_DATASET RECORDS_
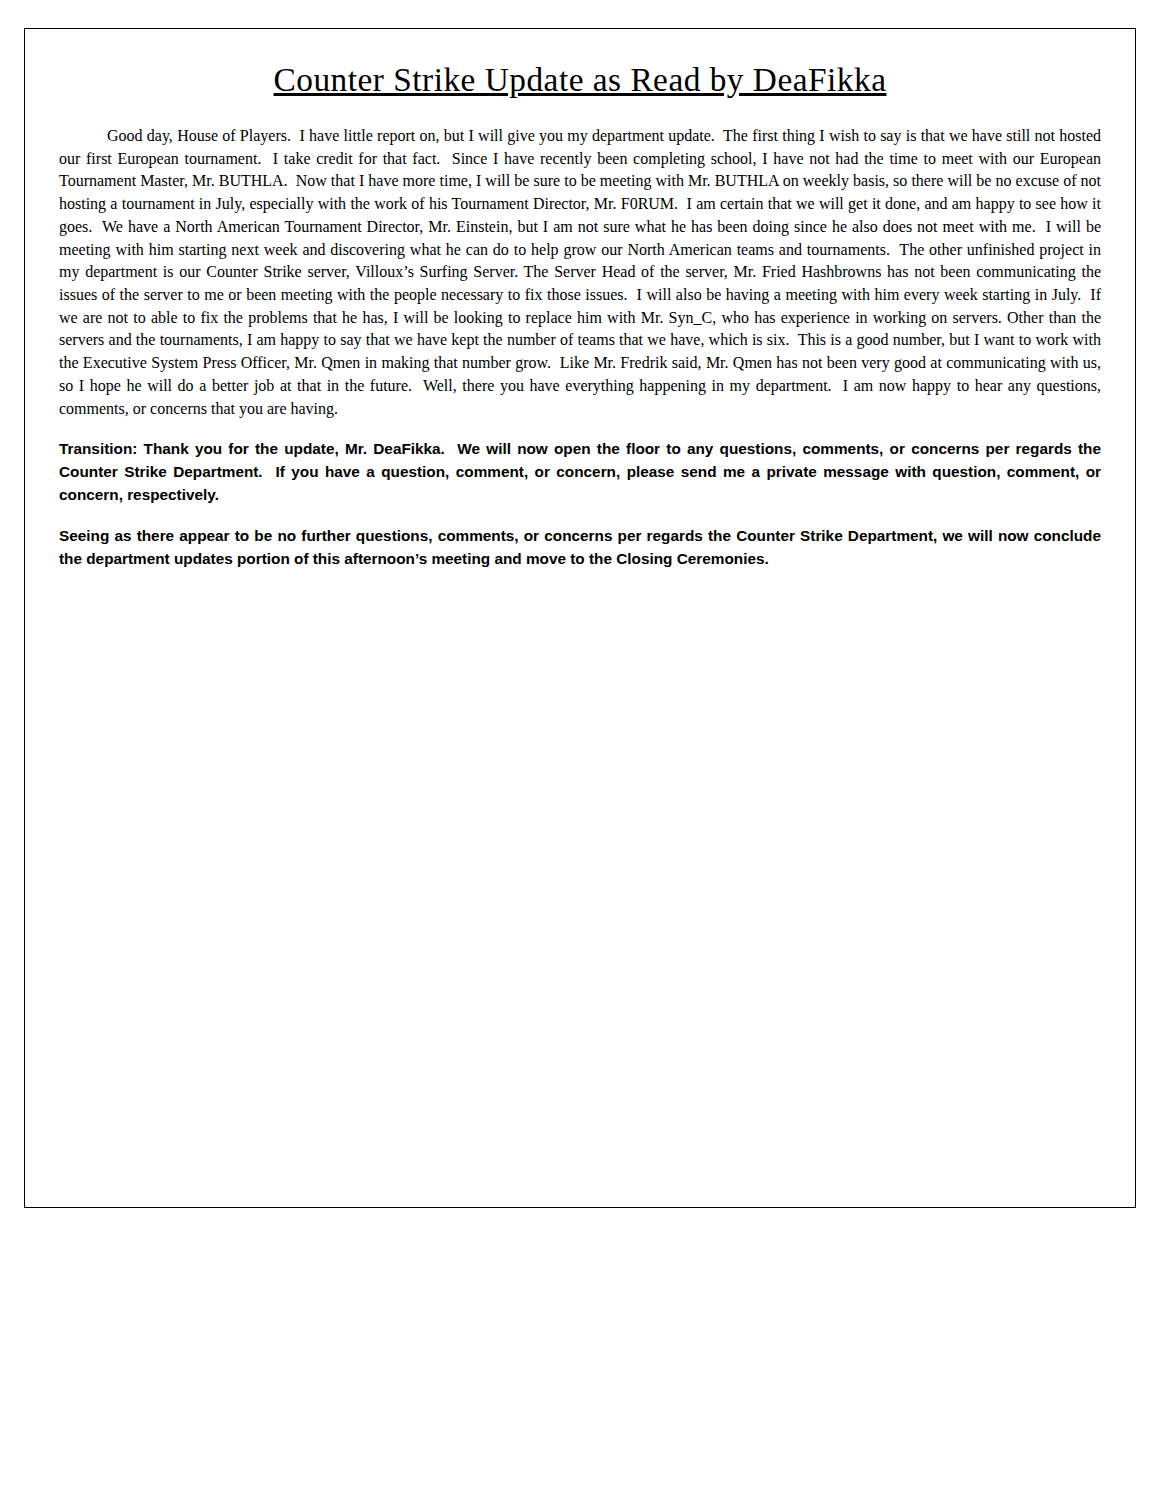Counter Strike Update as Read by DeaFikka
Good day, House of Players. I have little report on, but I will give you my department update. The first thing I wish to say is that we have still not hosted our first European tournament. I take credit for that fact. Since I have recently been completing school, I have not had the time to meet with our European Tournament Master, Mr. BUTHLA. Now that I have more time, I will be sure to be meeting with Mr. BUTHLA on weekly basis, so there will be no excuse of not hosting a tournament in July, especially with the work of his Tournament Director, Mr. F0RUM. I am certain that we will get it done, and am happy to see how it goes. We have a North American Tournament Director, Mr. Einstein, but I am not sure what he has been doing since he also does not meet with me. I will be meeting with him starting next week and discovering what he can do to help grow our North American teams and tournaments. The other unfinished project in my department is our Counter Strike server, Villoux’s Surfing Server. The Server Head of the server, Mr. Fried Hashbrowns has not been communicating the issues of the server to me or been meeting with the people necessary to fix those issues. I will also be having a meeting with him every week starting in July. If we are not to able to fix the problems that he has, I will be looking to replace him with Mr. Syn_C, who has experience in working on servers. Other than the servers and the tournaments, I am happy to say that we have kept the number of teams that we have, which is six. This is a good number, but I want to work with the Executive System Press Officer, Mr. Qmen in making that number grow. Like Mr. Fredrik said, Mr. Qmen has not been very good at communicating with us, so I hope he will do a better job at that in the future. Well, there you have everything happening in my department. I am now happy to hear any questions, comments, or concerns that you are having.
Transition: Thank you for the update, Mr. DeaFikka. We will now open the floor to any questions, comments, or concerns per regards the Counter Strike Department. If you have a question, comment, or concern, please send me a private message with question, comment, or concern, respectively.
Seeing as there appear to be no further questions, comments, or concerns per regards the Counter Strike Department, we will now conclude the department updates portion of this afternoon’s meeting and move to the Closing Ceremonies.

---

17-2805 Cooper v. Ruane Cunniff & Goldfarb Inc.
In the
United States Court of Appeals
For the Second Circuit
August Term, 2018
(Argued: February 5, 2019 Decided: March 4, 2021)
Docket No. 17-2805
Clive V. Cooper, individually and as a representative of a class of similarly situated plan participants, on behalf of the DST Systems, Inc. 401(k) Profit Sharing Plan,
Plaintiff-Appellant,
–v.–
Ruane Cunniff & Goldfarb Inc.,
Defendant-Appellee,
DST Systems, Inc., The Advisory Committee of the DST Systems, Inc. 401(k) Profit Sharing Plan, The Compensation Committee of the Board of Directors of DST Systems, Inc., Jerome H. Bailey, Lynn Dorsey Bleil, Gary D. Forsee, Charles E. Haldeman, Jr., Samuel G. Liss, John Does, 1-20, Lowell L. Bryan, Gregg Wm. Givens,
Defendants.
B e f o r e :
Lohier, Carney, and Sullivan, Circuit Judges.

* * *

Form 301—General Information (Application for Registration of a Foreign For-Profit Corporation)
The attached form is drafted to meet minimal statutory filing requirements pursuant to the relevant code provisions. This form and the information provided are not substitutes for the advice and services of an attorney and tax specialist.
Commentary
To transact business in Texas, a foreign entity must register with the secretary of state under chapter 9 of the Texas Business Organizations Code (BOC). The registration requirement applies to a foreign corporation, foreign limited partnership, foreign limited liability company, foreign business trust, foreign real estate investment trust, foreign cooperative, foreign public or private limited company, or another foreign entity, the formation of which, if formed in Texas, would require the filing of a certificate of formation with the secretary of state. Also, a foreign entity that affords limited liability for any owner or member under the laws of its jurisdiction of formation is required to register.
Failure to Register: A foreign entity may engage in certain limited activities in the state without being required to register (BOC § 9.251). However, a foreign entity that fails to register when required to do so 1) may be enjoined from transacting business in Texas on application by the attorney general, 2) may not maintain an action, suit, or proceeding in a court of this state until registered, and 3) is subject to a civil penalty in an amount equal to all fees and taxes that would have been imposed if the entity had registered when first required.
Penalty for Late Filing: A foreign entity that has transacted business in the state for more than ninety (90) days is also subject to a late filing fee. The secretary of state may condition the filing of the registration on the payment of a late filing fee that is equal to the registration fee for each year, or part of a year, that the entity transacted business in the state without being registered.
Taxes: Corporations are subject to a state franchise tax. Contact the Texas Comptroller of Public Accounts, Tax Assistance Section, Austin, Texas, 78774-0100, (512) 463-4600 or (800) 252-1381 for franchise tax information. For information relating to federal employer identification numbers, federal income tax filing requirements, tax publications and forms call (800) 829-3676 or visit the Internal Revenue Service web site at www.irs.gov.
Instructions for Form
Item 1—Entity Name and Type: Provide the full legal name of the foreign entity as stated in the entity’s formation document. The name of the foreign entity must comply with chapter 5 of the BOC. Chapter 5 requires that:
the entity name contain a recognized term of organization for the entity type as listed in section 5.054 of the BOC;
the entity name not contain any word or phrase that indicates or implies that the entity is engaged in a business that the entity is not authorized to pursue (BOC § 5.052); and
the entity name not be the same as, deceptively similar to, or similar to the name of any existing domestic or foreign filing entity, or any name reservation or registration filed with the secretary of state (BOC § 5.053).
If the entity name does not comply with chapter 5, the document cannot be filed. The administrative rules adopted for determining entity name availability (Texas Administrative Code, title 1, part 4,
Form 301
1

_ASSIGNED TASK_
Every line above with the string "Systems" in it needs to be copied.

_ANSWER_
Clive V. Cooper, individually and as a representative of a class of similarly situated plan participants, on behalf of the DST Systems, Inc. 401(k) Profit Sharing Plan,
DST Systems, Inc., The Advisory Committee of the DST Systems, Inc. 401(k) Profit Sharing Plan, The Compensation Committee of the Board of Directors of DST Systems, Inc., Jerome H. Bailey, Lynn Dorsey Bleil, Gary D. Forsee, Charles E. Haldeman, Jr., Samuel G. Liss, John Does, 1-20, Lowell L. Bryan, Gregg Wm. Givens,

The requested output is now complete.